YOUR ASSIGNMENT:
Restate each record word for word, omitting whatever pictures it holds.

MATERIAL PROVIDED:

__________

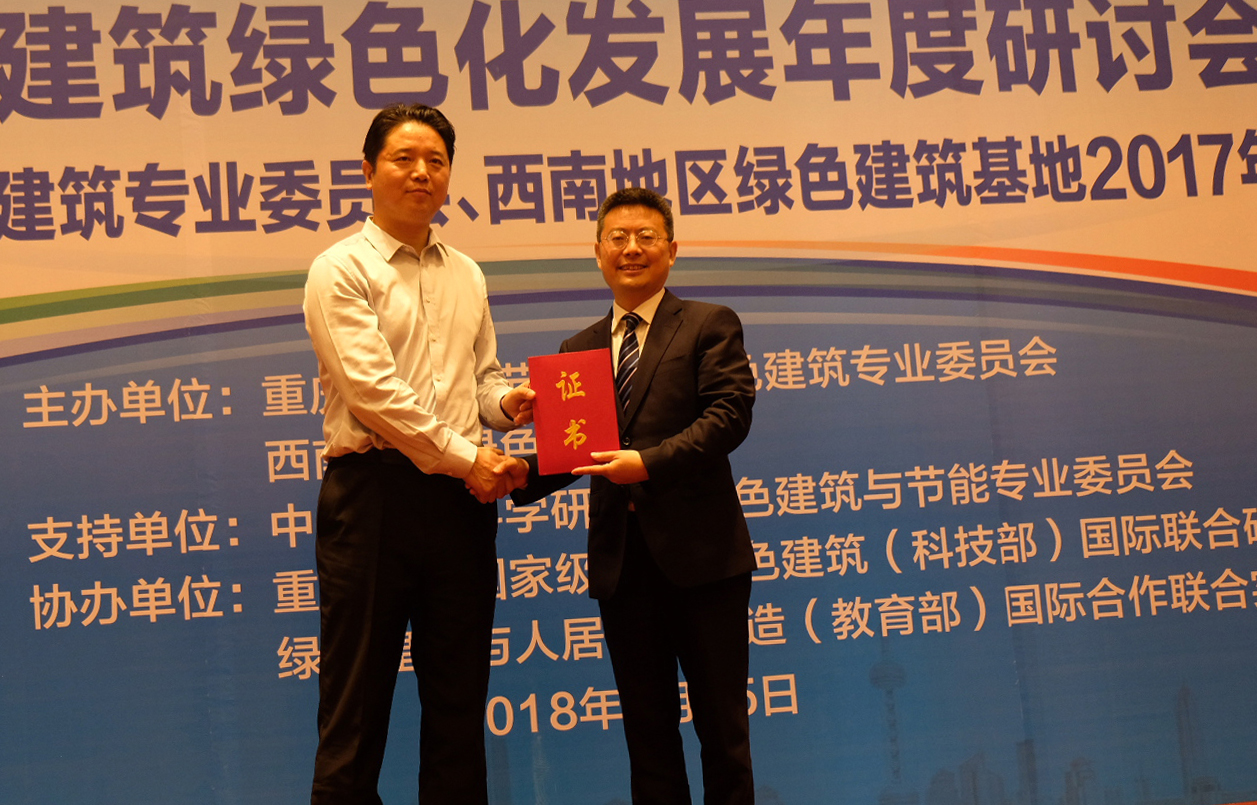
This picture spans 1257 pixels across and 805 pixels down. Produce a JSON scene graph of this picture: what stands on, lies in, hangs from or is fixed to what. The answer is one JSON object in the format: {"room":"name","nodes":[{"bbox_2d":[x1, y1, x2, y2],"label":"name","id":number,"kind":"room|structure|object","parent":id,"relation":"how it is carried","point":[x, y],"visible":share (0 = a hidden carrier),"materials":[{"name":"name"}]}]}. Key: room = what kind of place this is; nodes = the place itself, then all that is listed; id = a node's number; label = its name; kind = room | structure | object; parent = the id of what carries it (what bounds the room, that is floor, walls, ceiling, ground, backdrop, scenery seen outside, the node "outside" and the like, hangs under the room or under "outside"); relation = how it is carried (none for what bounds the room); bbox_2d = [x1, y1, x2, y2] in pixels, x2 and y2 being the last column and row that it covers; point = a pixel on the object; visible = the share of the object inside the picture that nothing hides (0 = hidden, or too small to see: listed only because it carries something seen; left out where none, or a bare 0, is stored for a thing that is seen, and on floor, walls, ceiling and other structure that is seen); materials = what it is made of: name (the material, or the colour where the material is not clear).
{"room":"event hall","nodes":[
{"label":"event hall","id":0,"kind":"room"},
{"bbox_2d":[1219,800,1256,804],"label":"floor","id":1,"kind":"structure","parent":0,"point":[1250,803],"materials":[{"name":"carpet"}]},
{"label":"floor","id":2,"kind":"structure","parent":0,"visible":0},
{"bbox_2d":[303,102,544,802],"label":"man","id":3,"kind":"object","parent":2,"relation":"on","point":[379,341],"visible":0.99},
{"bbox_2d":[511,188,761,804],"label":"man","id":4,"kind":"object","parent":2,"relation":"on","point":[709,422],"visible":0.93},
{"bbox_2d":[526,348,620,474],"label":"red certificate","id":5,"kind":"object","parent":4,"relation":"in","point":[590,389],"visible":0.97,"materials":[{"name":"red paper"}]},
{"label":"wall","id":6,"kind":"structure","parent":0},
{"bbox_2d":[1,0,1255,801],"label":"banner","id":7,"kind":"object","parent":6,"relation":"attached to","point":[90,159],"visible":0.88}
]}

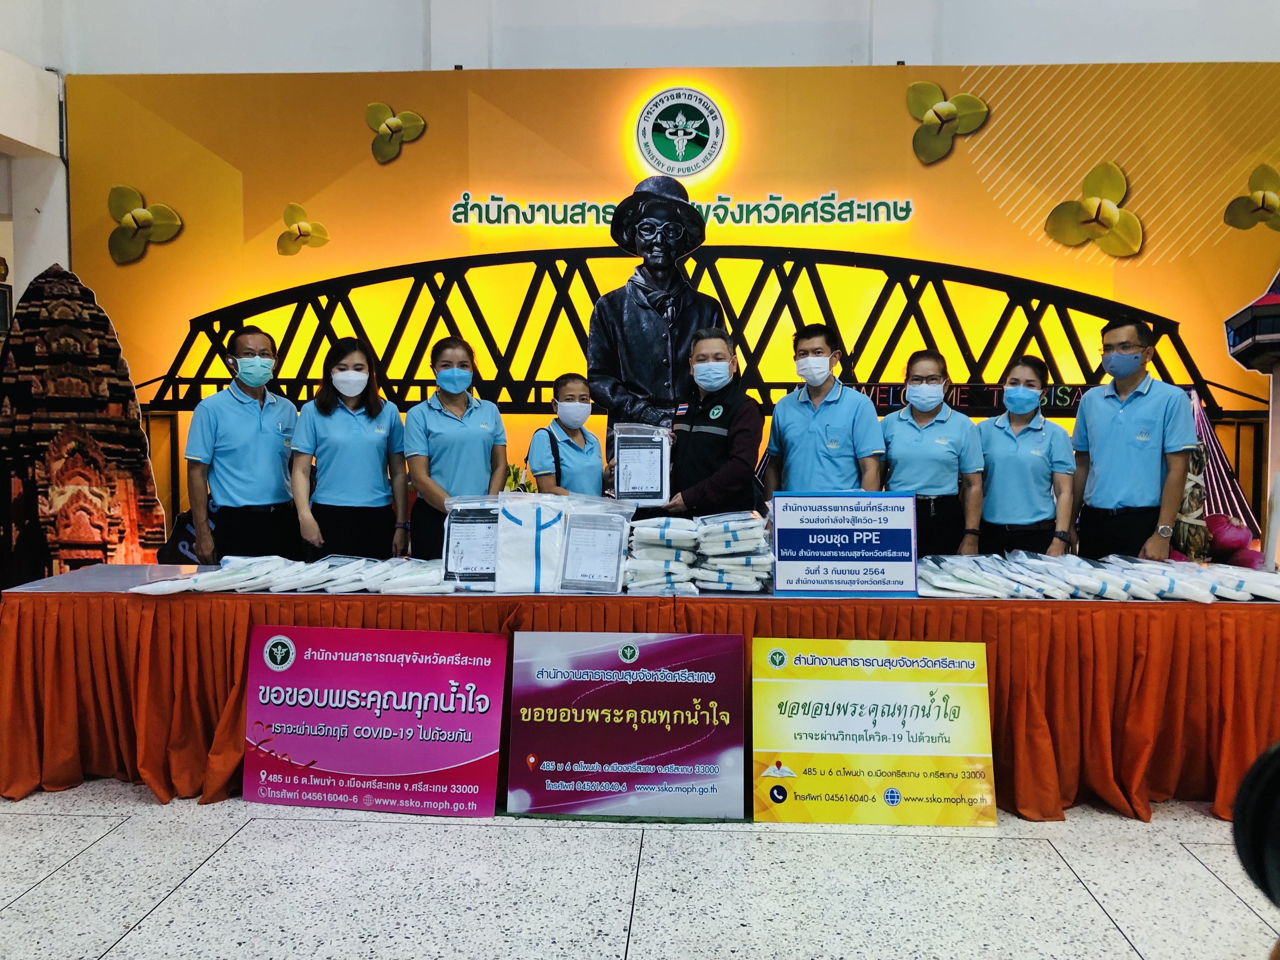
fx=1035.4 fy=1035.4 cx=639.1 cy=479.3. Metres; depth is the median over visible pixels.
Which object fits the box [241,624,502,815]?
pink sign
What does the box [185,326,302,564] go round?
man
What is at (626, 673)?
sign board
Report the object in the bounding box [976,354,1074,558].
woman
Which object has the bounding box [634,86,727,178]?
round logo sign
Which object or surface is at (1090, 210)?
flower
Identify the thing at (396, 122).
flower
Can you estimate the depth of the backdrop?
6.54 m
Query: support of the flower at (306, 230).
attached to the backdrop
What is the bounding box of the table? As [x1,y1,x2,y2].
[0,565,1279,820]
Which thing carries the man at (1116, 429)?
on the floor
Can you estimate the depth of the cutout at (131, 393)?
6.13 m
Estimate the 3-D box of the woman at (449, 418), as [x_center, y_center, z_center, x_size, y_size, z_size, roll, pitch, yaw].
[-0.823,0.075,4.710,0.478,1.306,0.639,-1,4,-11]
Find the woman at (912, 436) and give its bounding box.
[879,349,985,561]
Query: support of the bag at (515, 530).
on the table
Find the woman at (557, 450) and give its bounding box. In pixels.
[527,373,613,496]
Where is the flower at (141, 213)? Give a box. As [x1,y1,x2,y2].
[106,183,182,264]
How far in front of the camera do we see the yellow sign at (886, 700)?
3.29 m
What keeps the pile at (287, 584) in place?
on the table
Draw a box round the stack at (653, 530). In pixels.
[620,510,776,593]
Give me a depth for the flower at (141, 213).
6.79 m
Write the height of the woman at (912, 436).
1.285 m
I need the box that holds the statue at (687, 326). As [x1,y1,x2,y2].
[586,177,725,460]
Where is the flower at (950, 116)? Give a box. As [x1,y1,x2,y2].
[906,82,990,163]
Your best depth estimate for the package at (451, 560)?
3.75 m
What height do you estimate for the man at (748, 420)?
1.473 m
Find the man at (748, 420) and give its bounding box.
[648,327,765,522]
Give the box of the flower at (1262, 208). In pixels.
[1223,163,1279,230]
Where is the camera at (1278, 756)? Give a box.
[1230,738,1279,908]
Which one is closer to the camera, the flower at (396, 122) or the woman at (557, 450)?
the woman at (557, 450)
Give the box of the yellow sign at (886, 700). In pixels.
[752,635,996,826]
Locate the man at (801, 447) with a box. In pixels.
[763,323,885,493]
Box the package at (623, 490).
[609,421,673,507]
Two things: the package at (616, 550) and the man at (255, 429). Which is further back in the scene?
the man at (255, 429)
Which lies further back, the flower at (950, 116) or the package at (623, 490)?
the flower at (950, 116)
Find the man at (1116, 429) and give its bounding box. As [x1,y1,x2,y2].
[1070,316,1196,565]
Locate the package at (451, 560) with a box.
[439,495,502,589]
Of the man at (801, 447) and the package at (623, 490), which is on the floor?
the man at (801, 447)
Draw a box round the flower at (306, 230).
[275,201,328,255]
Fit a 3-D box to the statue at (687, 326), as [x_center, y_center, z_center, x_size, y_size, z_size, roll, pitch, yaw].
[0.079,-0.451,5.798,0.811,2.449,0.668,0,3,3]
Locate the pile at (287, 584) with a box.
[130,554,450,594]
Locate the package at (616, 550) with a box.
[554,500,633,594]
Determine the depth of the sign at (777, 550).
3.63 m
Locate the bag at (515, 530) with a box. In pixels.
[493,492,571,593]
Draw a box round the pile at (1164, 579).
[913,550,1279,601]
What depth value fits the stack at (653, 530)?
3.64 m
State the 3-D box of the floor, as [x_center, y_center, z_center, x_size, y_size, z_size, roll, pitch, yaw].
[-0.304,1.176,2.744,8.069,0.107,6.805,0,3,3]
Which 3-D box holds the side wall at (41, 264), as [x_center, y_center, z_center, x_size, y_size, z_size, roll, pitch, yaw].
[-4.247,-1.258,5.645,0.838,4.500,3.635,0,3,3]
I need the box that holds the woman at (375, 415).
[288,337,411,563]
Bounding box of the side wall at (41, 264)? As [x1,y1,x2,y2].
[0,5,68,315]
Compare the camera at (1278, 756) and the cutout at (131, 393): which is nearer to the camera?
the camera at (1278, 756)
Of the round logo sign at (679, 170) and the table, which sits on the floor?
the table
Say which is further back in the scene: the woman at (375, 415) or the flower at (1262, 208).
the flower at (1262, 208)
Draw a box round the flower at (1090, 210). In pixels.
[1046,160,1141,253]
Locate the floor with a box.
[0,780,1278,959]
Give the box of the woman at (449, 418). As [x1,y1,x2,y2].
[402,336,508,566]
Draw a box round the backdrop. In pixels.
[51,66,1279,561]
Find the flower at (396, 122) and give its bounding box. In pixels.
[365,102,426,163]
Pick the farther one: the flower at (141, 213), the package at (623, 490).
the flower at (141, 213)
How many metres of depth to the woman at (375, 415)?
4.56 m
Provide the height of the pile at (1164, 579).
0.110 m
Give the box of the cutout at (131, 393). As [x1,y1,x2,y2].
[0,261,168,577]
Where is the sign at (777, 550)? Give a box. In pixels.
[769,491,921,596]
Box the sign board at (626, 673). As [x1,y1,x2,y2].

__________

OUTPUT FOR THIS EXERCISE:
This picture spans 1257 pixels across and 805 pixels down. Produce a JSON scene graph of this picture: what stands on, lies in, hangs from or is fixed to what. The answer is one JSON object in the format: {"room":"name","nodes":[{"bbox_2d":[x1, y1, x2, y2],"label":"name","id":number,"kind":"room|structure|object","parent":id,"relation":"how it is carried","point":[x, y],"visible":share (0 = a hidden carrier),"materials":[{"name":"name"}]}]}. Key: room = what kind of place this is; nodes = the place itself, then all that is listed; id = a node's number; label = its name; kind = room | structure | object; parent = the id of what carries it (what bounds the room, that is floor, walls, ceiling, ground, backdrop, scenery seen outside, the node "outside" and the like, hangs under the room or under "outside"); relation = how it is carried (none for what bounds the room); bbox_2d = [x1, y1, x2, y2] in pixels, x2 and y2 being the last column and row that it covers; point = a pixel on the object; visible = the share of the object inside the picture that nothing hides (0 = hidden, or too small to see: listed only because it carries something seen; left out where none, or a bare 0, is stored for a thing that is seen, and on floor, walls, ceiling and other structure that is seen); materials = what it is made of: name (the material, or the colour where the material is not clear).
{"room":"event hall","nodes":[
{"label":"event hall","id":0,"kind":"room"},
{"bbox_2d":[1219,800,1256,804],"label":"floor","id":1,"kind":"structure","parent":0,"point":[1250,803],"materials":[{"name":"carpet"}]},
{"label":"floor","id":2,"kind":"structure","parent":0,"visible":0},
{"bbox_2d":[303,102,544,802],"label":"man","id":3,"kind":"object","parent":2,"relation":"on","point":[379,341],"visible":0.99},
{"bbox_2d":[511,188,761,804],"label":"man","id":4,"kind":"object","parent":2,"relation":"on","point":[709,422],"visible":0.93},
{"bbox_2d":[526,348,620,474],"label":"red certificate","id":5,"kind":"object","parent":4,"relation":"in","point":[590,389],"visible":0.97,"materials":[{"name":"red paper"}]},
{"label":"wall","id":6,"kind":"structure","parent":0},
{"bbox_2d":[1,0,1255,801],"label":"banner","id":7,"kind":"object","parent":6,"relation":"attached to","point":[90,159],"visible":0.88}
]}

fx=1035.4 fy=1035.4 cx=639.1 cy=479.3. Metres; depth is the median over visible pixels.
Which object fits the box [241,624,502,815]?
pink sign
What does the box [185,326,302,564] go round?
man
What is at (626, 673)?
sign board
Report the object in the bounding box [976,354,1074,558].
woman
Which object has the bounding box [634,86,727,178]?
round logo sign
Which object or surface is at (1090, 210)?
flower
Identify the thing at (396, 122).
flower
Can you estimate the depth of the backdrop?
6.54 m
Query: support of the flower at (306, 230).
attached to the backdrop
What is the bounding box of the table? As [x1,y1,x2,y2].
[0,565,1279,820]
Which thing carries the man at (1116, 429)?
on the floor
Can you estimate the depth of the cutout at (131, 393)?
6.13 m
Estimate the 3-D box of the woman at (449, 418), as [x_center, y_center, z_center, x_size, y_size, z_size, roll, pitch, yaw].
[-0.823,0.075,4.710,0.478,1.306,0.639,-1,4,-11]
Find the woman at (912, 436) and give its bounding box.
[879,349,985,561]
Query: support of the bag at (515, 530).
on the table
Find the woman at (557, 450) and give its bounding box. In pixels.
[527,373,613,496]
Where is the flower at (141, 213)? Give a box. As [x1,y1,x2,y2].
[106,183,182,264]
How far in front of the camera do we see the yellow sign at (886, 700)?
3.29 m
What keeps the pile at (287, 584) in place?
on the table
Draw a box round the stack at (653, 530). In pixels.
[620,510,776,593]
Give me a depth for the flower at (141, 213).
6.79 m
Write the height of the woman at (912, 436).
1.285 m
I need the box that holds the statue at (687, 326). As [x1,y1,x2,y2].
[586,177,725,460]
Where is the flower at (950, 116)? Give a box. As [x1,y1,x2,y2].
[906,82,990,163]
Your best depth estimate for the package at (451, 560)?
3.75 m
What height do you estimate for the man at (748, 420)?
1.473 m
Find the man at (748, 420) and give its bounding box.
[648,327,765,522]
Give the box of the flower at (1262, 208). In pixels.
[1223,163,1279,230]
Where is the camera at (1278, 756)? Give a box.
[1230,738,1279,908]
Which one is closer to the camera, the flower at (396, 122) or the woman at (557, 450)?
the woman at (557, 450)
Give the box of the yellow sign at (886, 700). In pixels.
[752,635,996,826]
Locate the man at (801, 447) with a box. In pixels.
[763,323,885,493]
Box the package at (623, 490).
[609,421,673,507]
Two things: the package at (616, 550) and the man at (255, 429). Which is further back in the scene?
the man at (255, 429)
Which lies further back, the flower at (950, 116) or the package at (623, 490)?
the flower at (950, 116)
Find the man at (1116, 429) and give its bounding box. As [x1,y1,x2,y2].
[1070,316,1196,565]
Locate the package at (451, 560) with a box.
[439,495,502,589]
Of the man at (801, 447) and the package at (623, 490), which is on the floor?
the man at (801, 447)
Draw a box round the flower at (306, 230).
[275,201,328,255]
Fit a 3-D box to the statue at (687, 326), as [x_center, y_center, z_center, x_size, y_size, z_size, roll, pitch, yaw].
[0.079,-0.451,5.798,0.811,2.449,0.668,0,3,3]
Locate the pile at (287, 584) with a box.
[130,554,450,594]
Locate the package at (616, 550) with a box.
[554,500,633,594]
Determine the depth of the sign at (777, 550).
3.63 m
Locate the bag at (515, 530) with a box. In pixels.
[493,492,571,593]
Draw a box round the pile at (1164, 579).
[913,550,1279,601]
What depth value fits the stack at (653, 530)?
3.64 m
State the 3-D box of the floor, as [x_center, y_center, z_center, x_size, y_size, z_size, roll, pitch, yaw].
[-0.304,1.176,2.744,8.069,0.107,6.805,0,3,3]
Which 3-D box holds the side wall at (41, 264), as [x_center, y_center, z_center, x_size, y_size, z_size, roll, pitch, yaw].
[-4.247,-1.258,5.645,0.838,4.500,3.635,0,3,3]
I need the box that holds the woman at (375, 415).
[288,337,411,563]
Bounding box of the side wall at (41, 264)? As [x1,y1,x2,y2].
[0,5,68,315]
Compare the camera at (1278, 756) and the cutout at (131, 393): which is nearer to the camera?
the camera at (1278, 756)
Of the round logo sign at (679, 170) and the table, which sits on the floor?
the table
Say which is further back in the scene: the woman at (375, 415) or the flower at (1262, 208).
the flower at (1262, 208)
Draw a box round the flower at (1090, 210). In pixels.
[1046,160,1141,253]
Locate the floor with a box.
[0,780,1278,959]
Give the box of the woman at (449, 418). As [x1,y1,x2,y2].
[402,336,508,566]
Draw a box round the backdrop. In pixels.
[51,66,1279,561]
Find the flower at (396, 122) and give its bounding box. In pixels.
[365,102,426,163]
Pick the farther one: the flower at (141, 213), the package at (623, 490).
the flower at (141, 213)
How many metres of depth to the woman at (375, 415)?
4.56 m
Provide the height of the pile at (1164, 579).
0.110 m
Give the box of the cutout at (131, 393). As [x1,y1,x2,y2].
[0,261,168,577]
Where is the sign at (777, 550)? Give a box. In pixels.
[769,491,921,596]
Box the sign board at (626, 673). As [x1,y1,x2,y2].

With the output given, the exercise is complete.